Pets feel more secure when they have designated places to hide, such as a dark, enclosed closet. At the very least, experts recommend securing pets in a room and closing widows and curtains.

Lock all exits

Loud noises, lights, and even the smell of smoke from fireworks are all triggers that can send your pets running. Make sure to lock all doors and windows to ensure they stay safely indoors. This can also help minimize noise and help your pets feel secure.

While it’s good that your pets can’t escape, keep in mind that their anxiety might cause them to become destructive.

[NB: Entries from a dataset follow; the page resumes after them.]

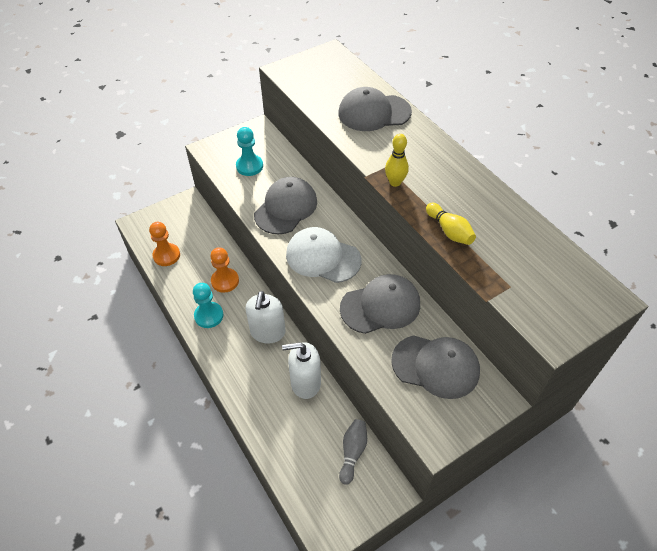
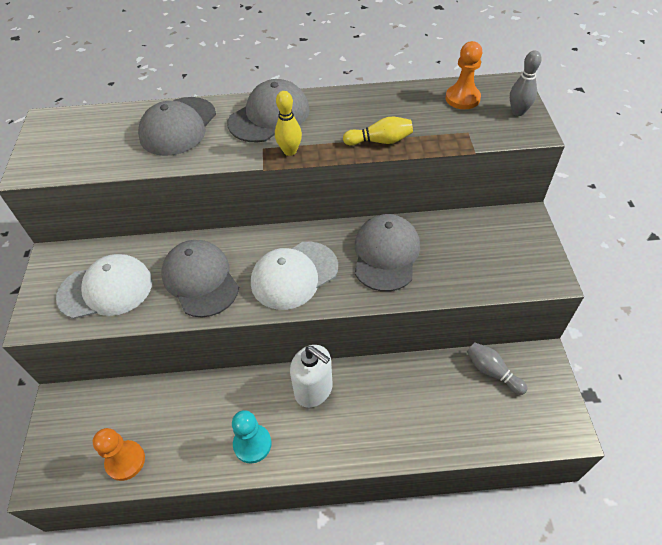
camera: 60 degrees left, 0 degrees up
orange pawn [210,247,239,293] -> orange pawn moved to [446,41,482,109]
turquoise pawn [236,127,263,176] -> white cap [56,254,152,319]
white soap dispenser [282,342,321,399] -> none
grey cap [391,335,480,399] -> grey cap moved to [228,79,310,142]
none -> grey bowling pin [510,50,542,116]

“Be sure to remove anything from reach that can become damaged or may harm the pet if chewed or eaten,” says Alboum

Secure their collar

Animal control officials nationwide have seen a 30% to 60% increase in lost pets annually from July 4 to 6. In the event that your pet manages to break free and bolt outside, be proactive and check that its collar is securely fastened so you can be reunited.

“This is important all year round, but be sure that all ID tags are properly affixed to your pet’s collar and that they have your current contact information, including cell numbers. Update your microchip registrations and pet license information to ensure they are current,” says Ganzert.

Drown out loud noise

One method many pet owners use to quell their furry friend’s stress is to play soothing music or turn on the TV.

Samantha Bell, a cat behavior expert for Best Friends Animal Society, recommends creating a safe space for cats as far from the noise as possible with classical music or white noise playing. She says for dogs, play loud music to drown out fireworks.

Act normal

Your fur baby is in tune with you, so be aware of your own actions and go about your normal routine like any other day.

“If fireworks are being used outside while you are at home, act calmly and give your animals reassuring pets and hugs. They often look to us to see how we are reacting in an unusual situation,” says Ganzert.

Talk with and brush your pet

Your pet feels comfort when you give it attention.

Mark Jakubczak, founder of Pet Amber Alert, a service that broadcasts the loss of a pet within a community, says owners can comfort their pets by petting and hugging them, talking in a soothing voice, providing a treat, and staying nearby, if possible.

Use an anxiety vest or supplement

An anxiety wrap, which is similar to a baby swaddle, can calm a fearful pet. Consider the ThunderShirt to help calm your dog or cat. You can also try putting them in a tight-fitting T-shirt or sweater.

Jakubczak says pet owners can ask their veterinarian or local pet retailer about natural calming products that can help. For example, a stress-relief supplement like Rescue Remedy may be helpful.